----- SELECTED TEXT
- Born: 10 January 1946 Delhi, British India
- Died: 4 August 1999 (aged 53) London, United Kingdom
- Occupation: Playback singer of film songs
- Years active: 1973 – 1998
- Awards: Won 7 Nigar Awards during his career

= Akhlaq Ahmed =

Pakistani playback singer (1946 - 1999)

Akhlaq Ahmed (10 January 1946 - 4 August 1999) was a Pakistani film playback singer whose singing talent earned him fame in the late 1970s and 1980s.

==Early life and career==
He was born in Delhi, British India in 1946 and started as a stage singer in the 1960s in Karachi, when he was a member of a famous singing group with two other artists, fellow singer Masood Rana and Nadeem, who gained much fame as a film actor. Akhlaq Ahmad was the third generation of male playback singers in the Pakistan film industry. He struggled for many years, but gained some recognition in the 1970s as a playback singer. The song "Sona Na Chandi Na Koi Mahal" in the film Bandish (1980), and "Sawan Aye Sawan Jaye" in the film Chahat (1974), are his big hit film songs. Both these songs were composed by music director Robin Ghosh. His song tally is under one hundred songs. Famous Indian singer Sonu Nigam sang many songs of Akhlaq Ahmed as Sonu's voice closely resembles Akhlaq's and released these songs in the late 1990s.
----------
TASK INSTRUCTIONS ::
1. In the Akhlaq Ahmed text, switch "Pakistani" to "South Asian" in the passage between "- Born: 10 January" and "1970s and 1980s.", inclusive.
2. Summarize the Akhlaq Ahmed text in two sentences.
----- EXTRACTED ENTRIES
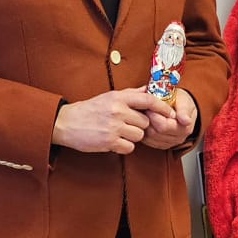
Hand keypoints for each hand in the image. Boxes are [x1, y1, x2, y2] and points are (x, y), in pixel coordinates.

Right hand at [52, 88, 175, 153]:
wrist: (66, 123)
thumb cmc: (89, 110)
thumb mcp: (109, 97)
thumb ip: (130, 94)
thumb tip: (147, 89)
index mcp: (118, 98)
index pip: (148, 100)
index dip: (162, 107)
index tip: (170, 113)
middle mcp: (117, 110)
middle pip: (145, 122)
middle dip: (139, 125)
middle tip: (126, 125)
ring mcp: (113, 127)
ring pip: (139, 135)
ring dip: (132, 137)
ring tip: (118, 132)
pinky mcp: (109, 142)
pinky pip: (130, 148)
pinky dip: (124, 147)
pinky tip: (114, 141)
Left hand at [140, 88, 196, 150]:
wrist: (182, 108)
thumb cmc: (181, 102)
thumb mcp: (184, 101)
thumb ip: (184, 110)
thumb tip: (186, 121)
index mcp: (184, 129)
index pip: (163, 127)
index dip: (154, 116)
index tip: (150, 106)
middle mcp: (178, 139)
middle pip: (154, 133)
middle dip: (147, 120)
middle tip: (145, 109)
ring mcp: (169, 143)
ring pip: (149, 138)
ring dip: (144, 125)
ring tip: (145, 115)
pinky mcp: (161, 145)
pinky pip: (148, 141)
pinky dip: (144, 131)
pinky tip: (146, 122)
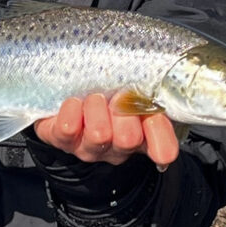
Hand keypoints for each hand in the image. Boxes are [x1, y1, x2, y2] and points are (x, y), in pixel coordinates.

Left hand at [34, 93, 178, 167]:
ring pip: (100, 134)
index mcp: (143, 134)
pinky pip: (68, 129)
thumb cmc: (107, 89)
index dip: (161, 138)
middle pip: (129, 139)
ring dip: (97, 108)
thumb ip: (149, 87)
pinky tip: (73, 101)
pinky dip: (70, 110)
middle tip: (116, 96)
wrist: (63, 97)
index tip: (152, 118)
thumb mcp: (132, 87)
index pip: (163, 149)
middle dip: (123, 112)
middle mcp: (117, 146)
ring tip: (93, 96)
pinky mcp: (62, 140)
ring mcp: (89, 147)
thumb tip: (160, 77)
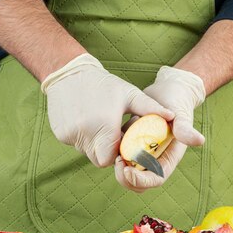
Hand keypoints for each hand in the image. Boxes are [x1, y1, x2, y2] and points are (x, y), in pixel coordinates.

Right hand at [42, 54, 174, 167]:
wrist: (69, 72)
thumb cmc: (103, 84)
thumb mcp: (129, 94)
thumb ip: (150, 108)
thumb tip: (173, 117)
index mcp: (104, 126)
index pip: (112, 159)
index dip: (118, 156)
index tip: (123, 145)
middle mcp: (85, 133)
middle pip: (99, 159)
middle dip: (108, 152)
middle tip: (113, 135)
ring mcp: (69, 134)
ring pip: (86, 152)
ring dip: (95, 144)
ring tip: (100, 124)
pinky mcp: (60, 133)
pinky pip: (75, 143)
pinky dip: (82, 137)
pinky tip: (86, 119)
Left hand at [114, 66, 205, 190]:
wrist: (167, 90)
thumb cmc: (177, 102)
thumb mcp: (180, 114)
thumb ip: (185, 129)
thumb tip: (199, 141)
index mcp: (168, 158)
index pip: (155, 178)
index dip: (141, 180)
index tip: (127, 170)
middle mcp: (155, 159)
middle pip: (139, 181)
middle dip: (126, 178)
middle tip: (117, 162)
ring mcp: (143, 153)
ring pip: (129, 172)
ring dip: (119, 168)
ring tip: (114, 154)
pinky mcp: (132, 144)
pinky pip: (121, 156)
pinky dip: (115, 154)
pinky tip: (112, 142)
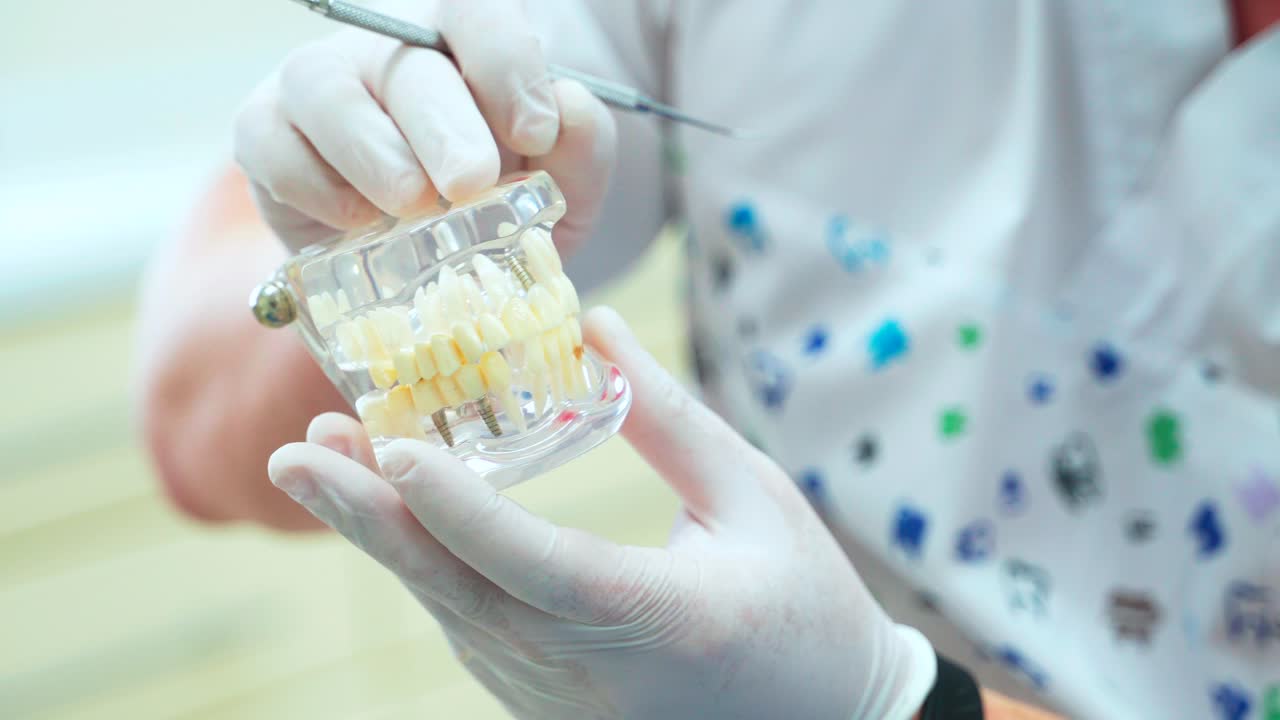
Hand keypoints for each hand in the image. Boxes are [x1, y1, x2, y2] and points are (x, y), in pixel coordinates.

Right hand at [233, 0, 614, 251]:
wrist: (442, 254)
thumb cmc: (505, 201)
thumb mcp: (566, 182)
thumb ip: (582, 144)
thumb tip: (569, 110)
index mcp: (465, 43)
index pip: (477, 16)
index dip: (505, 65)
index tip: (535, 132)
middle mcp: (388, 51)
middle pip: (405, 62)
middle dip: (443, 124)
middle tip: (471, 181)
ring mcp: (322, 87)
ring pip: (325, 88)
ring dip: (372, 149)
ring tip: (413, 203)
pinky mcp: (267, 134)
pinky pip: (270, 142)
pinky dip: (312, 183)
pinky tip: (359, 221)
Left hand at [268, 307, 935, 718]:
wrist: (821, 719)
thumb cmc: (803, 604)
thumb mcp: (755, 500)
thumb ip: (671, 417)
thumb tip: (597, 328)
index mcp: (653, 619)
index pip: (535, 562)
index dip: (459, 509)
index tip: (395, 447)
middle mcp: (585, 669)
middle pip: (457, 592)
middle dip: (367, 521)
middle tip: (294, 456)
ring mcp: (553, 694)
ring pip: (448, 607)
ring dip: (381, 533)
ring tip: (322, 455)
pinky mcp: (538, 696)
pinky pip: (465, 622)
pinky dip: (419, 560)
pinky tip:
----------
RESULTS BY TASK ::
1.
- Born: 10 January 1946 Delhi, British India
- Died: 4 August 1999 (aged 53) London, United Kingdom
- Occupation: Playback singer of film songs
- Years active: 1973 – 1998
- Awards: Won 7 Nigar Awards during his career

= Akhlaq Ahmed =

South Asian playback singer (1946 - 1999)

Akhlaq Ahmed (10 January 1946 - 4 August 1999) was a South Asian film playback singer whose singing talent earned him fame in the late 1970s and 1980s.

2. Akhlaq Ahmed (1946–1999) was a Pakistani film playback singer who was born in Delhi, began as a stage singer in Karachi in the 1960s, and became famous in the late 1970s and 1980s. His biggest hits were "Sona Na Chandi Na Koi Mahal" from Bandish (1980) and "Sawan Aye Sawan Jaye" from Chahat (1974), both composed by Robin Ghosh.